Neben rein operativen Hürden offenbart die Befragung tiefgreifende mentale Folgen für die Belegschaft. 45 Prozent der Befragten empfinden ihren durch KI veränderten Arbeitsalltag als spürbar weniger sinnstiftend. Bemerkenswerte 72 Prozent der Arbeitnehmer sehnen sich sogar nach der Arbeitswelt zurück, wie sie vor der breiten Einführung generativer Systeme existierte. Diese Unzufriedenheit betrifft alle Altersgruppen, zeigt jedoch überraschende Unterschiede im Detail.
Entgegen weitverbreiteten Annahmen äußert die jüngere Generation der Wissensarbeiter die stärksten Vorbehalte gegenüber dem Wandel. Während bei der Generation X lediglich 35 Prozent eine Nostalgie bezüglich der früheren Arbeitswelt äußern, liegt dieser Wert bei der Generation Z bei 56 Prozent. Für diese demografische Gruppe bringen die automatisierten Prozesse offensichtlich nicht die erhoffte Entlastung, sondern führen zu Frustration über repetitive Kontrollaufgaben.
Einen Kontrast zu diesen Bedenken bietet eine am 7. August 2026 veröffentlichte Untersuchung von Adobe zur Dokumentenarbeit in Deutschland. Laut dem Adobe Acrobat Report geben 67 Prozent der erwerbstätigen Befragten an, durch KI-Funktionen in Dokumenten-Workflows bis zu 8 Stunden Arbeitszeit pro Woche einzusparen. Die Anwendungsschwerpunkte liegen hierbei vor allem auf der automatisierten Zusammenfassung langer Texte, der gezielten Datenextraktion und der Inhaltsanalyse.
Trotz dieser beachtlichen Zeitgewinne zeigt auch der Adobe-Bericht deutliche Barrieren für eine flächendeckende Akzeptanz. Als zentrale Bedenken nennen die 1.500 befragten Erwerbstätigen in Deutschland vor allem strenge Datenschutzanforderungen und Zweifel an der Genauigkeit KI-generierter Texte. Wenn Unternehmen die Bedenken bezüglich der inhaltlichen Präzision nicht ausräumen, droht der theoretische Zeitgewinn durch langwierige Nachbearbeitungen wieder verloren zu gehen.

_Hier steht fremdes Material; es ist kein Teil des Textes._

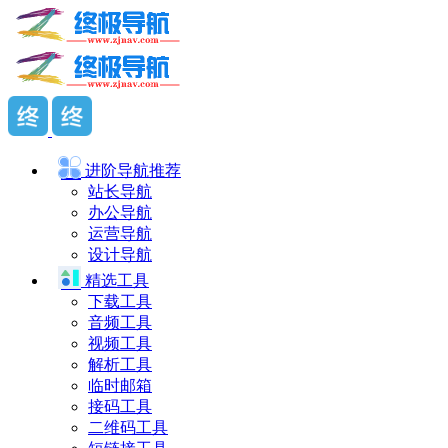
进阶导航
推荐
站长导航
办公导航
运营导航
设计导航
精选工具
下载工具
音频工具
视频工具
解析工具
临时邮箱
接码工具
二维码工具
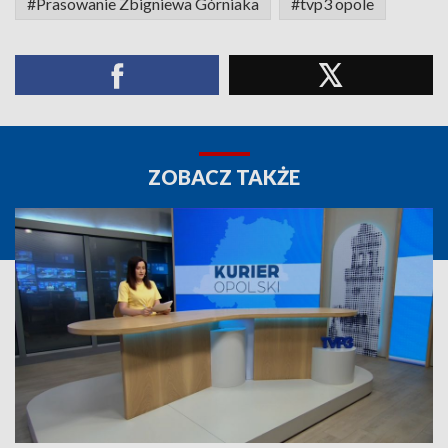
#Prasowanie Zbigniewa Górniaka
#tvp3 opole
ZOBACZ TAKŻE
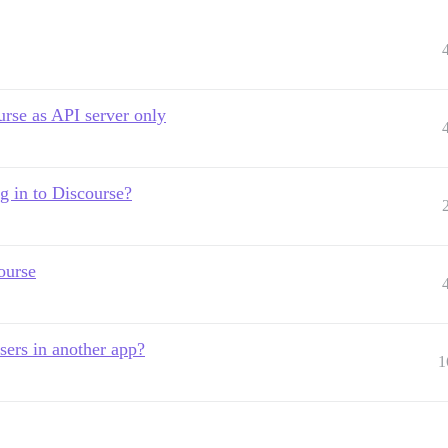
urse as API server only
og in to Discourse?
ourse
sers in another app?
1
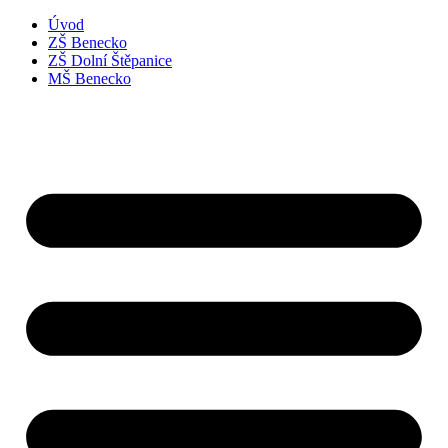
Úvod
ZŠ Benecko
ZŠ Dolní Štěpanice
MŠ Benecko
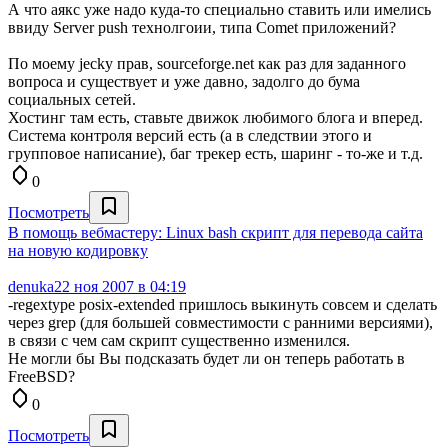
А что аякс уже надо куда-то специально ставить или имелись
ввиду Server push технолгоии, типа Comet приложений?
По моему jecky прав, sourceforge.net как раз для заданного
вопроса и существует и уже давно, задолго до бума
социальных сетей.
Хостинг там есть, ставьте движок любимого блога и вперед.
Система контроля версий есть (а в следствии этого и
групповое написание), баг трекер есть, шаринг - то-же и т.д.
0
Посмотреть
В помощь вебмастеру: Linux bash скрипт для перевода сайта
на новую кодировку
denuka
22 ноя 2007 в 04:19
-regextype posix-extended пришлось выкинуть совсем и сделать
через grep (для большей совместимости с ранними версиями),
в связи с чем сам скрипт существенно изменился.
Не могли бы Вы подсказать будет ли он теперь работать в
FreeBSD?
0
Посмотреть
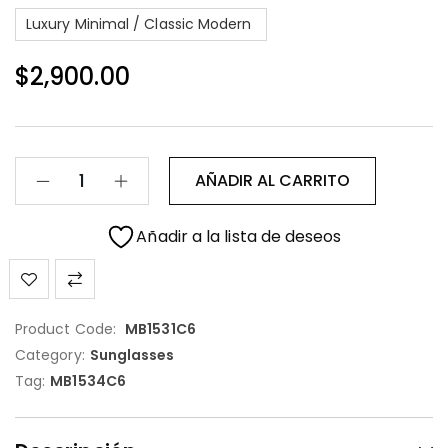
Luxury Minimal / Classic Modern
$
2,900.00
AÑADIR AL CARRITO
Añadir a la lista de deseos
Product Code:
MB1531C6
Category:
Sunglasses
Tag:
MB1534C6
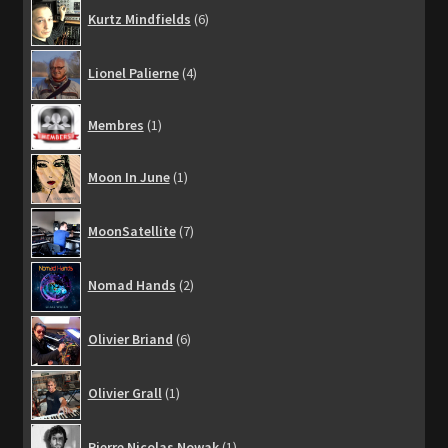
6
Kurtz Mindfields
6
produits
4
Lionel Palierne
4
produits
1
Membres
1
produit
1
Moon In June
1
produit
7
MoonSatellite
7
produits
2
Nomad Hands
2
produits
6
Olivier Briand
6
produits
1
Olivier Grall
1
produit
1
Pierre Nicolas Nowak
1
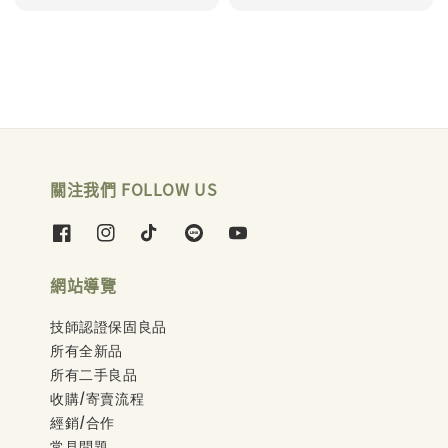
price
price
price
price
關注我們 FOLLOW US
網站導覽
技師認證保固良品
所有全新品
所有二手良品
收購/寄賣流程
經銷/合作
常見問題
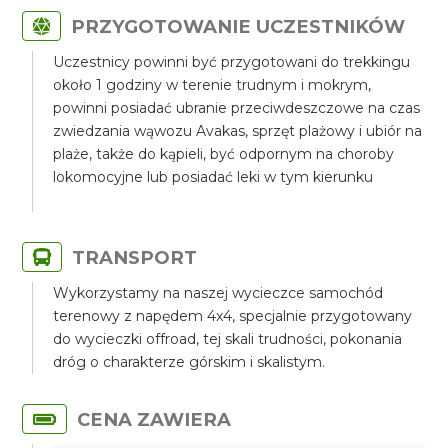
PRZYGOTOWANIE UCZESTNIKÓW
Uczestnicy powinni być przygotowani do trekkingu
około 1 godziny w terenie trudnym i mokrym,
powinni posiadać ubranie przeciwdeszczowe na czas
zwiedzania wąwozu Avakas, sprzęt plażowy i ubiór na
plaże, także do kąpieli, być odpornym na choroby
lokomocyjne lub posiadać leki w tym kierunku
TRANSPORT
Wykorzystamy na naszej wycieczce samochód
terenowy z napędem 4x4, specjalnie przygotowany
do wycieczki offroad, tej skali trudności, pokonania
dróg o charakterze górskim i skalistym.
CENA ZAWIERA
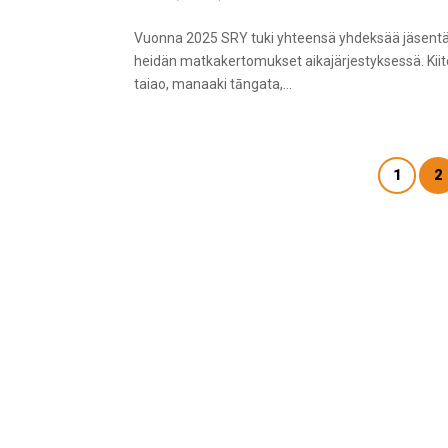
Vuonna 2025 SRY tuki yhteensä yhdeksää jäsentä
heidän matkakertomukset aikajärjestyksessä. Kiito
taiao, manaaki tāngata,...
1
2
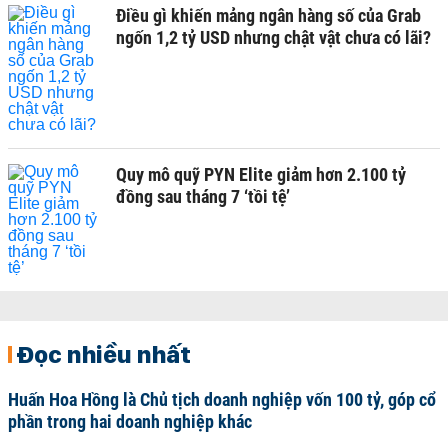
Điều gì khiến mảng ngân hàng số của Grab
ngốn 1,2 tỷ USD nhưng chật vật chưa có lãi?
Quy mô quỹ PYN Elite giảm hơn 2.100 tỷ
đồng sau tháng 7 ‘tồi tệ’
Đọc nhiều nhất
Huấn Hoa Hồng là Chủ tịch doanh nghiệp vốn 100 tỷ, góp cổ
phần trong hai doanh nghiệp khác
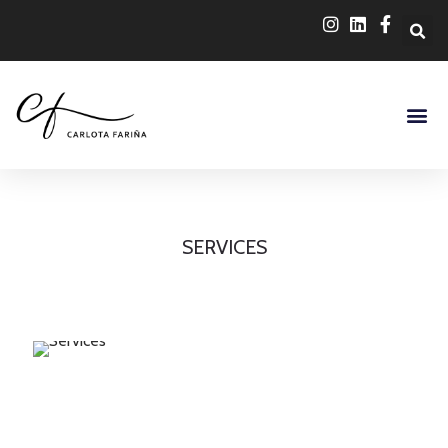
SERVICES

Die Ergebnisse beider Untersuchungen verdeutlichen den bestehenden Zielkonflikt zwischen theoretischem Produktivitätspotenzial und der tatsächlichen Arbeitsrealität. Unternehmen müssen erkennen, dass reine Software-Rollouts ohne klare Leitlinien zur Qualitätssicherung und ohne Entlastung bei Prüfaufgaben fehlschlagen können. Die nachhaltige Akzeptanz von KI am Arbeitsplatz hängt maßgeblich davon ab, ob Angestellte die Werkzeuge als echte Unterstützung statt als zusätzliche Kontrolllast wahrnehmen.